-- START Extract provided --

Platt Perspective on Business and Technology

Outsourcing and globalization – some thoughts re three questions shared from the LinkedIn community

Posted in book recommendations, outsourcing and globalization by Timothy Platt on September 19, 2009

I responded right away to the social networking business questions shared with me from my LinkedIn query four days ago. I also received three questions that connect in varying ways to what has to one of the most significant transitions in human history, that we are currently living through the early stages of – the rapid shrinking of our world and the breaking down of barriers and walls.

This is not a smooth or uneventful process and it has and will have setbacks, and create tremendous controversy – this is already happening, of course. There is, however a strong sense of inevitability in much of it. And the questions of what form this will have and of the impact on the lives of individuals and communities, of industries and local economies from al this are still largely in doubt..

I look up while writing this to note books like:

• Friedman, Thomas L. (2007) The World Is Flat: a brief history of the 21st century. Farrar, Straus and Giroux
• Fung, VK, Fung, WK and Wind, Y. (2007) Competing In A Flat World: building enterprises for a borderless world. Wharton School Publishing

and a number of others that I have read and learned from, and I think of the impact that all of this is having, not just on the “view from space” perspective of the global economy with its major political and economic forces, but on the individual caught up in all this.

The questions that I was given through LinkedIn and in response to my request for feedback are as follows:

1. “How does use of free OPEN software (like OpenWorkBench) affect America’s ability to retain strategic software development proficiency skill sets and long-term competitive advantage in a global economy? Will we eventually realize modest short-term cost savings in exchange for longer term strategic advantages and opportunity? Once proficiency skills are lost, what happens when FREE OPEN is switched off? Where does that leave us?”

2. “What is the best way to develop and compensate Intellectual Property? How can this be done to eliminate or reduce deadweight loss? In a similar fashion as user based content has become a valuable product of the internet, and open communication channels, can something similar exist for the generation of IP?

“I’m not think about reducing incentives for those who develop IP, but to come up with a more profitable (to the consumer) way to develop, handle, and compensate for the IP such that society as a whole can benefit from innovation as much as those who spur the innovation do. Thus addressing the deadweight loss.”

3. “In America, Why in the world are we severely restricting H1B visas for very well qualified technologists (and other scientists or generally brilliant people) and even deporting such talent? It seems counter to the intent to encourage innovation and business development (and job creation). We are sending these brilliant people home after they were educated here rather than welcoming them to build their business here. Other countries seem to be adopting similar immigration barriers to talented people such as this. Why?”

The first question that I would address here is that of why I bring these together in this category – Outsourcing and Globalization and I start on that by focusing on the first two questions, and by sharing a book recommendation.

-- END Extract provided --
-- START Exercise data --

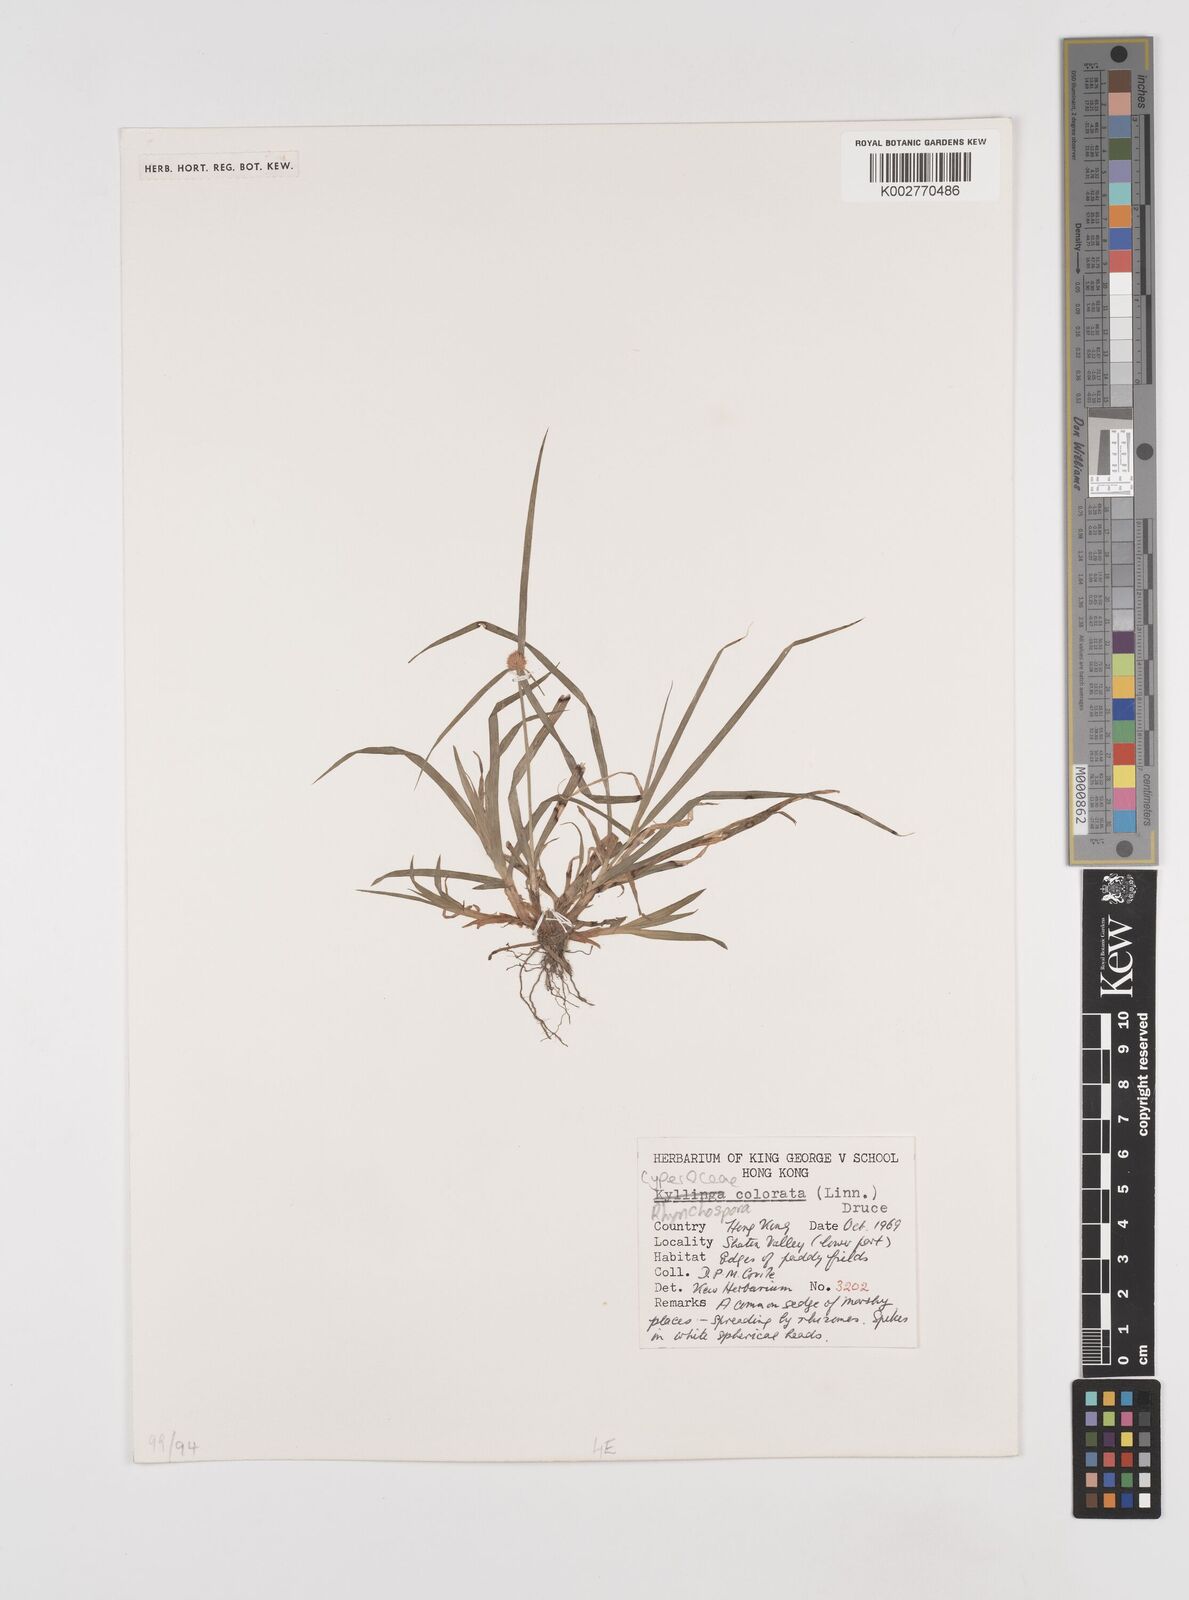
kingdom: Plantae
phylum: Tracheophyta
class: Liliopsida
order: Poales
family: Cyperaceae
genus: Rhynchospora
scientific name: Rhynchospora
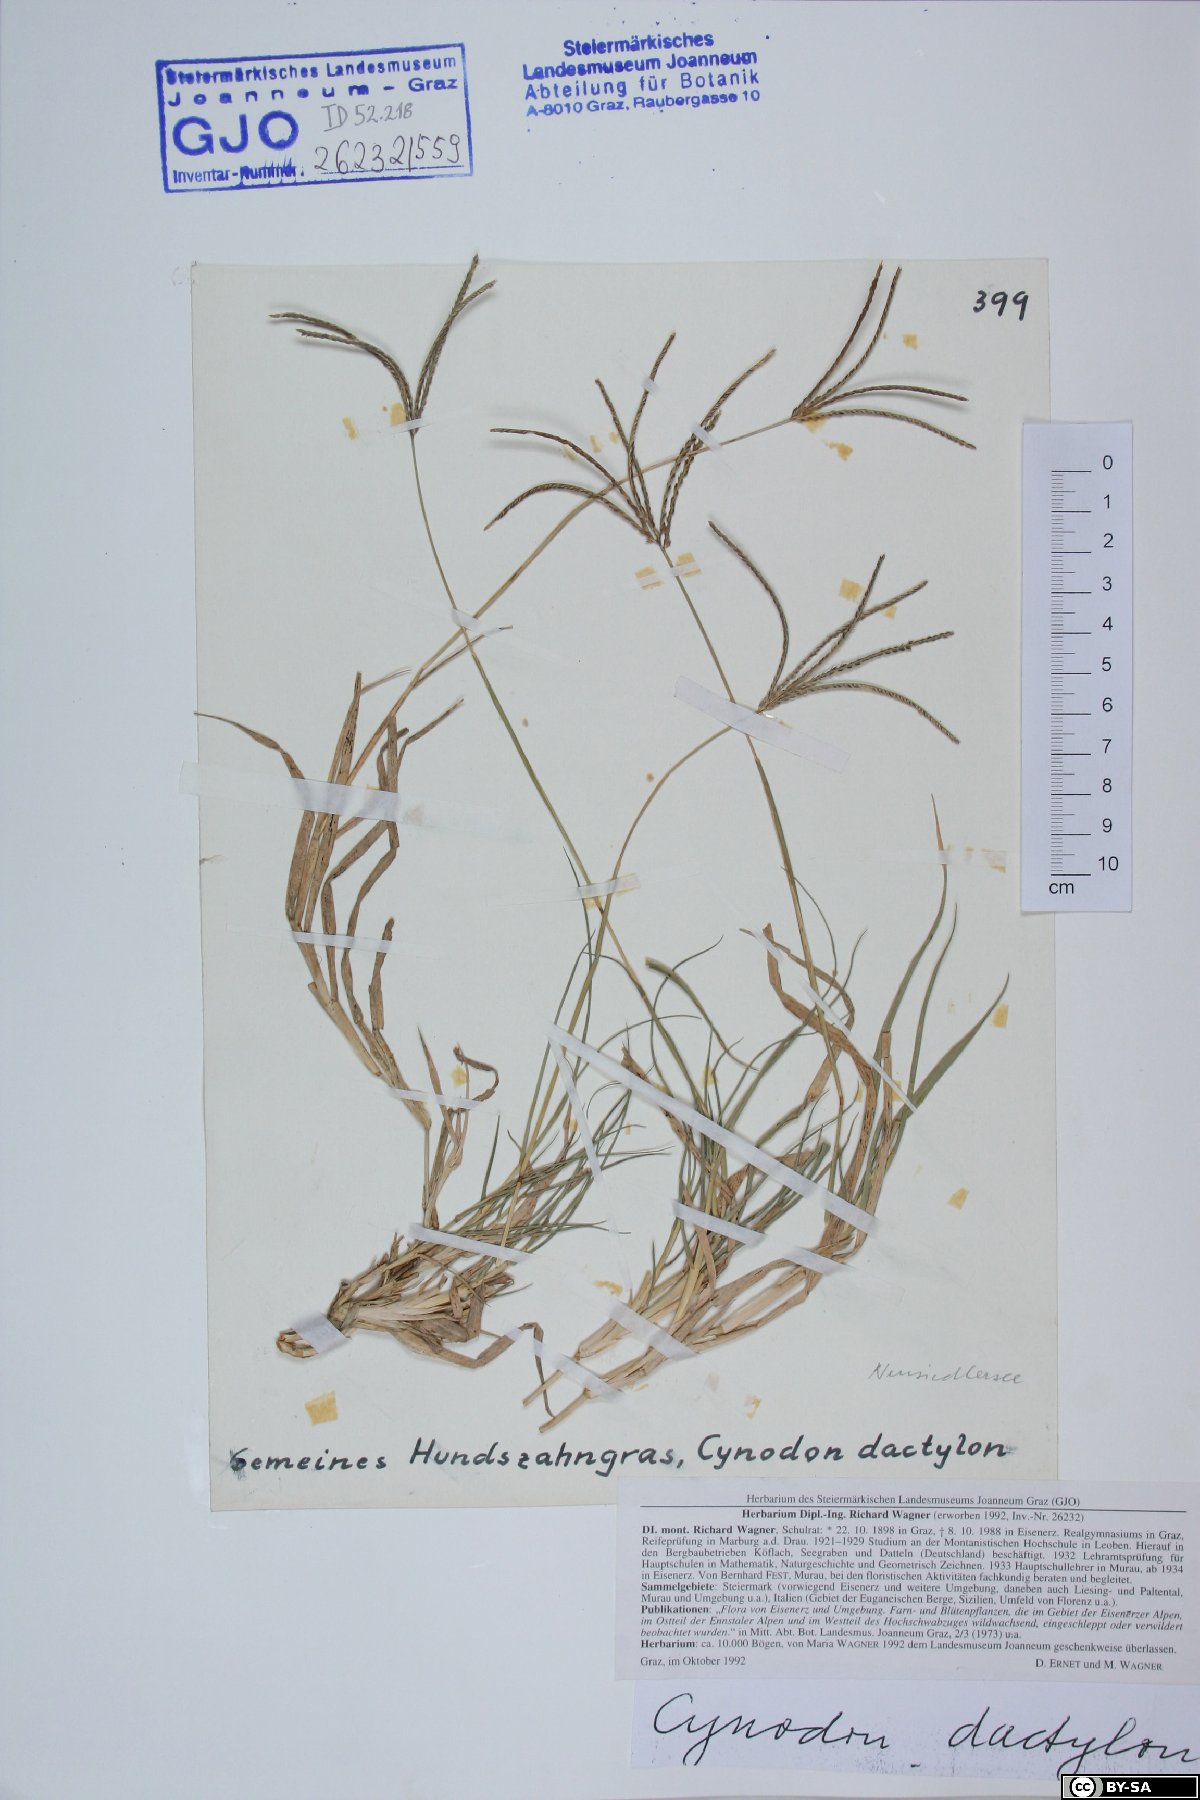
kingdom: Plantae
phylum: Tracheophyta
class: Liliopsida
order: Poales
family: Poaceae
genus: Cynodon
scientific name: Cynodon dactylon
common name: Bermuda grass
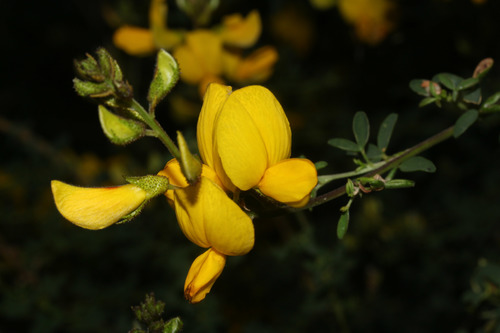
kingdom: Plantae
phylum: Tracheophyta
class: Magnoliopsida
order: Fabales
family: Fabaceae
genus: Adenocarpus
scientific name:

-- END Exercise data --

#### Problems:
**a.** Based on the blog post about outsourcing and globalization, do the following agree with it? (i) The post was published on September 19, 2009. (ii) The author received three questions connected to globalization. (iii) The Friedman book was published in 2009.
**b.** Extract the lines of the listing from the line with "scientific name: Rhynchospora" through the end of the listing, both ends included, and leave the pictures out.
The listing is unrelated to the blog post.

#### Answers to the exercise:
**a.**
(i) Yes: "on September 19, 2009"
(ii) Yes: "I also received three questions"
(iii) No: "Friedman, Thomas L. (2007)"

**b.**
scientific name: Rhynchospora
kingdom: Plantae
phylum: Tracheophyta
class: Liliopsida
order: Poales
family: Poaceae
genus: Cynodon
scientific name: Cynodon dactylon
common name: Bermuda grass
kingdom: Plantae
phylum: Tracheophyta
class: Magnoliopsida
order: Fabales
family: Fabaceae
genus: Adenocarpus
scientific name:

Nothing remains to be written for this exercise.